Menyeimbangkan Pertumbuhan Ekonomi dan Kelestarian Lingkungan
Ibas menolak anggapan bahwa pertumbuhan ekonomi harus mengorbankan lingkungan. Ia menegaskan bahwa ekonomi dan ekologi dapat berjalan beriringan, bahkan saling memperkuat. "Itu pandangan yang picik. Jika kita mengorbankan lingkungan sekarang, keuntungan ekonomi mungkin tidak akan bertahan lama. Yang baik adalah PDB (ekonomi) tinggi, pertumbuhan berkeadilan tinggi, dan kita juga dapat menjaga lingkungan, dapat menghirup udara bersih dan meminum air bersih," jelasnya. Ia mencontohkan langkah-langkah positif Indonesia dan Malaysia, seperti larangan plastik sekali pakai dan penanaman 2 miliar pohon di Indonesia.
Namun, Ibas mengingatkan bahwa perubahan iklim merupakan tantangan lintas batas yang memerlukan kerja sama regional. "Seperti kata orang, kabut asap tidak memerlukan paspor untuk melintasi perbatasan, bukan? Itulah sebabnya kerja sama regional sangat penting," tuturnya. Ia mendorong negara-negara ASEAN untuk saling membantu dalam menjaga komitmen hijau dan memanfaatkan peluang ekonomi hijau yang berkembang bagi kaum muda.
Pernyataan Ibas ini menekankan pentingnya pendekatan yang berkelanjutan dalam pembangunan ekonomi. Dengan menyeimbangkan pertumbuhan ekonomi dan pelestarian lingkungan, ASEAN dapat memastikan kemakmuran jangka panjang bagi warganya. Hal ini juga sejalan dengan Tujuan Pembangunan Berkelanjutan (SDGs) yang diadopsi oleh PBB.

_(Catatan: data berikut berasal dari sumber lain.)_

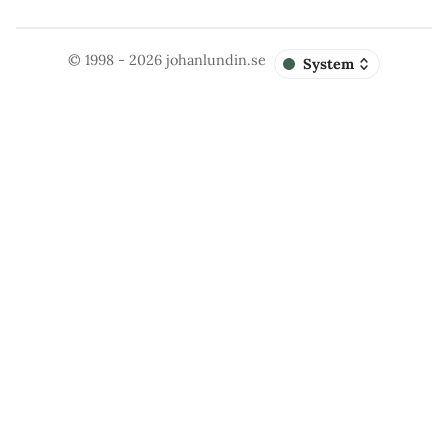
© 1998 - 2026
johanlundin.se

Dukungan dari Universitas Malaya dan PPI
Kuliah umum ini disambut positif oleh Universitas Malaya. Associate Deputy Vice-Chancellor (Academic & International), Prof. Dr. Yvonne Lim Ai Lian, menyebut kuliah ini sebagai penegasan hubungan hangat Indonesia-Malaysia. "Kami berharap para pemimpin yang berpikiran maju seperti Dr. Edhie Baskoro dapat membantu kami untuk berefleksi, beradaptasi, dan berinovasi. Kuliah ini lebih dari sekadar pertukaran akademis, tapi penegasan kembali hubungan hangat yang kuat antara Malaysia dan Indonesia," ucap Yvonne.
Sekretaris Jenderal Perhimpunan Pelajar Indonesia (PPI) di Universitas Malaya, Nasatha, juga menyampaikan antusiasmenya. "Kami mendapat banyak ilmu baru, terutama tentang isu AI, SDGs, dan hal-hal yang harus dihadapi ASEAN di dunia yang terus berubah ini. Terima kasih Dr. Edhie Baskoro, kami sangat berharap akan ada kesempatan di masa mendatang baginya untuk mengunjungi Universitas Malaya lagi," ujar Nasatha. Dukungan dari berbagai pihak ini menunjukkan pentingnya inisiatif Ibas dalam mendorong ASEAN untuk menjadi pelopor dalam menghadapi tantangan global.
Kesimpulannya, seruan Ibas untuk ASEAN agar memimpin dalam menghadapi tantangan AI dan perubahan iklim merupakan langkah penting. Kolaborasi regional dan komitmen terhadap inovasi serta keberlanjutan sangat krusial untuk memastikan masa depan yang lebih baik bagi kawasan Asia Tenggara.